Variable	Description	Default
`DB_PATH`	Path to the SQLite database file inside the container	`/app/data/capitrack.db`
`CAPITRACK_INIT_USERNAME`	Admin username created on first run	`admin`
`CAPITRACK_INIT_PASSWORD`	Admin password on first run. If empty, a strong random password is generated and written to the logs	(empty → random)
`CAPITRACK_BASE_CURRENCY`	Base/main currency for dashboard totals on first run	`EUR`

The API also understands two more variables that aren't set by default:

Variable	Description
`ASPNETCORE_URLS`	Listen address. The API image sets `http://+:8080`.
`CORS_ORIGINS`	Comma-separated origins to enable a credentialed dev CORS policy. Unused in the single-origin Docker setup.

Changing CAPITRACK_INIT_* after the first run has no effect — the admin user already exists. To change credentials later, use Settings → Security, or reset by clearing the data volume with docker compose down -v.

Setting the initial admin password

By default the first-run password is random and printed to the logs. To choose your own, copy the template to a .env file (it is gitignored) and edit the values before the first docker compose up:

.envini

# first-run admin account (empty DB only)
CAPITRACK_INIT_USERNAME=admin
CAPITRACK_INIT_PASSWORD=my-secure-password

# base currency for dashboard totals
CAPITRACK_BASE_CURRENCY=EUR

If you leave CAPITRACK_INIT_PASSWORD empty, read the generated password from the logs after first start:

terminalbash

$ docker compose logs api

The docker-compose stack

Capitrack is two services managed by one docker-compose.yml. The api container is internal (it only exposes 8080); the web container (nginx) is the one published to your host and reverse-proxies /api to the api container:

docker-compose.ymlyaml

services:
  api:
    build:
      context: .
      dockerfile: docker/api.Dockerfile
    restart: unless-stopped
    environment:
      - DB_PATH=/app/data/capitrack.db
      - CAPITRACK_INIT_USERNAME=${CAPITRACK_INIT_USERNAME:-admin}
      - CAPITRACK_INIT_PASSWORD=${CAPITRACK_INIT_PASSWORD:-}
      - CAPITRACK_BASE_CURRENCY=${CAPITRACK_BASE_CURRENCY:-EUR}
    volumes:
      - capitrack-dotnet-data:/app/data
      - ./transactions:/app/transactions:ro
    expose:
      - "8080"

  web:
    build:
      context: .
      dockerfile: docker/web.Dockerfile
    restart: unless-stopped
    depends_on:
      api:
        condition: service_healthy
    ports:
      - "3000:80"

volumes:
  capitrack-dotnet-data:

Changing the published port

The app is published on host port 3000 (3000:80 on the web service). To use a different port, change the left-hand side of the mapping — e.g. for 8088:

docker-compose.ymlyaml

services:
  web:
    ports:
      - "8088:80"

The repo ships a local-only docker-compose.override.yml that remaps web to 8088:80. Compose merges override files automatically, so if it's present the app comes up on that port.
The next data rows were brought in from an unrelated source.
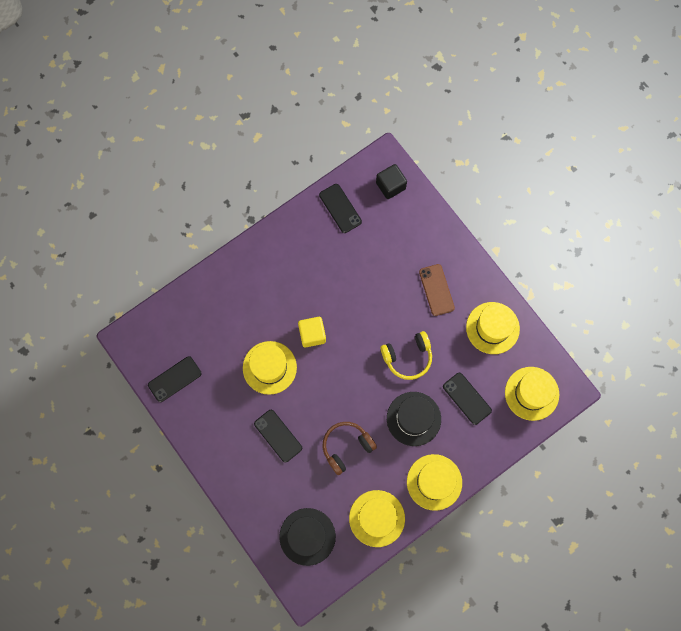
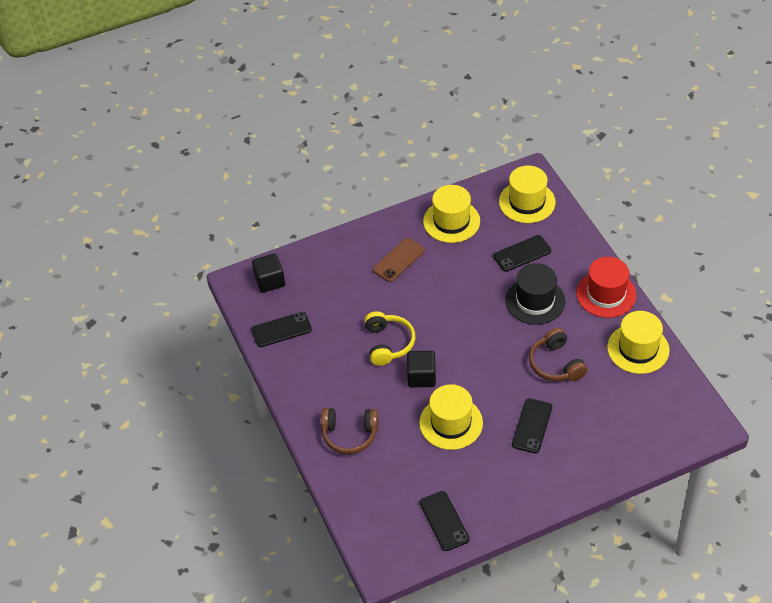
camera: 75 degrees left, 25 degrees down
black phone [254,410,302,463] -> black phone turned 45 degrees counterclockwise [512,398,552,453]
black hat [279,508,336,566] -> none
yellow cube [298,317,326,348] -> black cube [407,351,436,388]
yellow headphones [381,331,432,380] -> yellow headphones moved to [364,311,415,366]
yellow hat [407,454,462,511] -> red hat [576,257,637,318]
brown phone [419,264,455,316] -> brown phone turned 45 degrees counterclockwise [373,238,425,282]
none -> brown headphones [321,408,379,454]

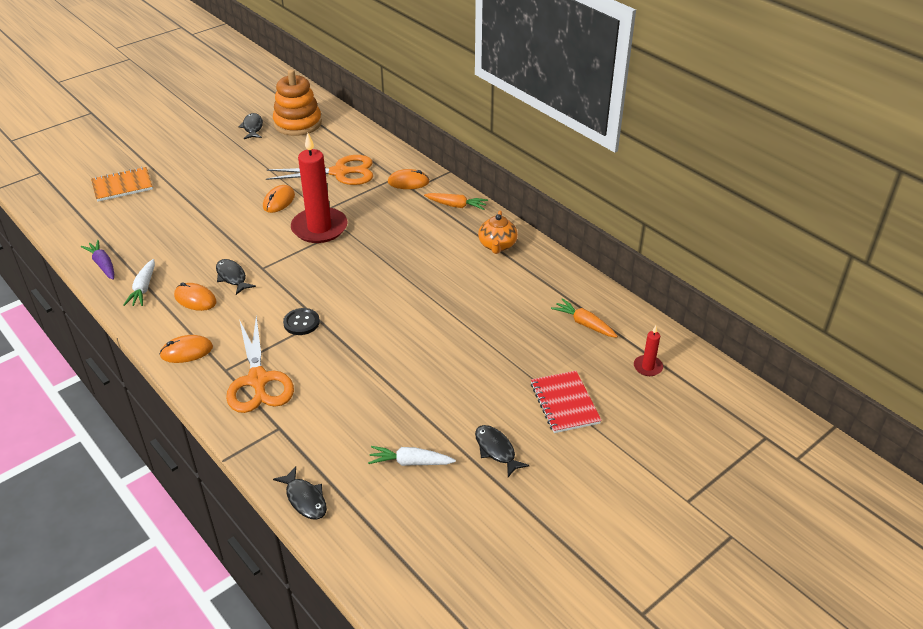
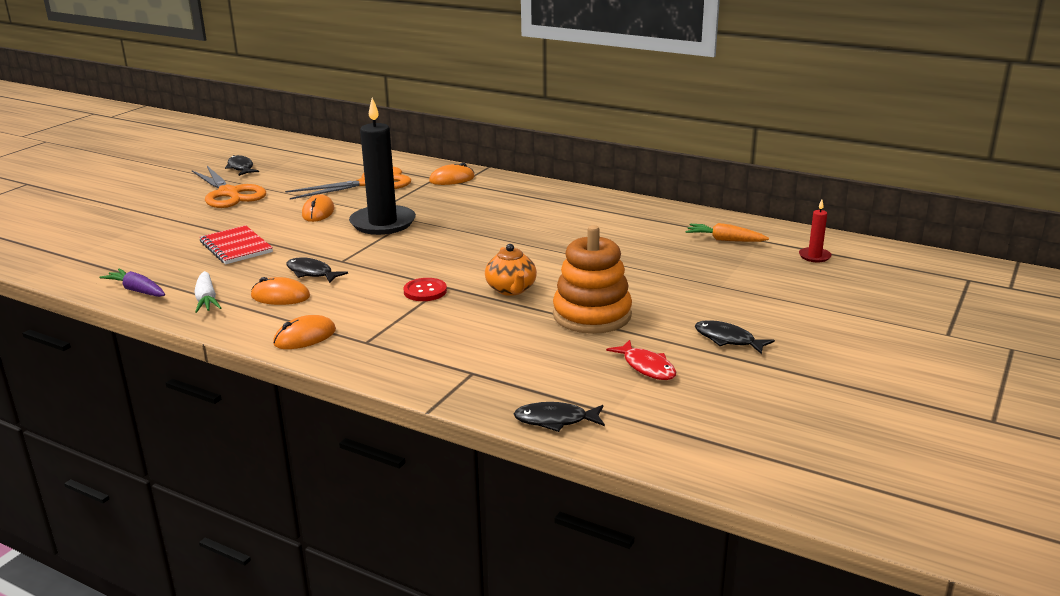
camera: 20 degrees left, 15 degrees down
orange notebook [91,167,153,202] -> none
orange scissors [226,315,294,413] -> orange scissors moved to [192,166,266,208]
orange stacking toy [273,69,322,136] -> orange stacking toy moved to [553,225,632,334]
black fish [273,466,327,520] -> black fish turned 150 degrees clockwise [514,402,605,432]
black button [283,308,320,335] -> red button [403,278,447,301]
red candle [291,133,348,243] -> black candle [349,98,416,235]
white carrot [368,446,456,466] -> red fish [606,340,676,380]
orange carrot [424,193,488,210] -> none
orange teapot [478,211,518,254] -> orange teapot moved to [485,244,537,296]
red notebook [531,371,602,433] -> red notebook moved to [200,225,273,264]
Edit or delete it to control the published port. The internal API port (8080) never needs to change.

Data persistence

All persistent state lives in a named Docker volume mounted at /app/data:

capitrack.db — the SQLite database (accounts, transactions, goals, tags, rates, the price cache and daily-wealth snapshots).
dp-keys/ — the DataProtection key ring. Persisting it is what keeps your auth cookie valid across container restarts (otherwise the keys rotate and everyone is logged out).
settings.json — written when you change the database path from Settings → Database.

The volume survives docker compose down; docker compose down -v deletes it (wiping the database).

The transactions mount

A host folder is also mounted read-only into the api container at /app/transactions as a convenient place to stage CSV files for manual import. Capitrack does not auto-import from it — you import through the UI (account → Import) or the API. See CSV import.

Backing up your data

Because all of your data is a single SQLite file in the volume, backups are entirely in your control. Copy the database file straight out of the volume:

terminalbash

# copy the live database out of the running api container
$ docker compose cp api:/app/data/capitrack.db ./capitrack-backup.db

# …or archive the whole data volume
$ docker run --rm -v capitrack-dotnet-data:/data -v $PWD:/backup \
    alpine tar czf /backup/capitrack-backup.tar.gz /data

Your data never leaves your machine. To restore, stop the stack and drop the saved .db file back into the volume.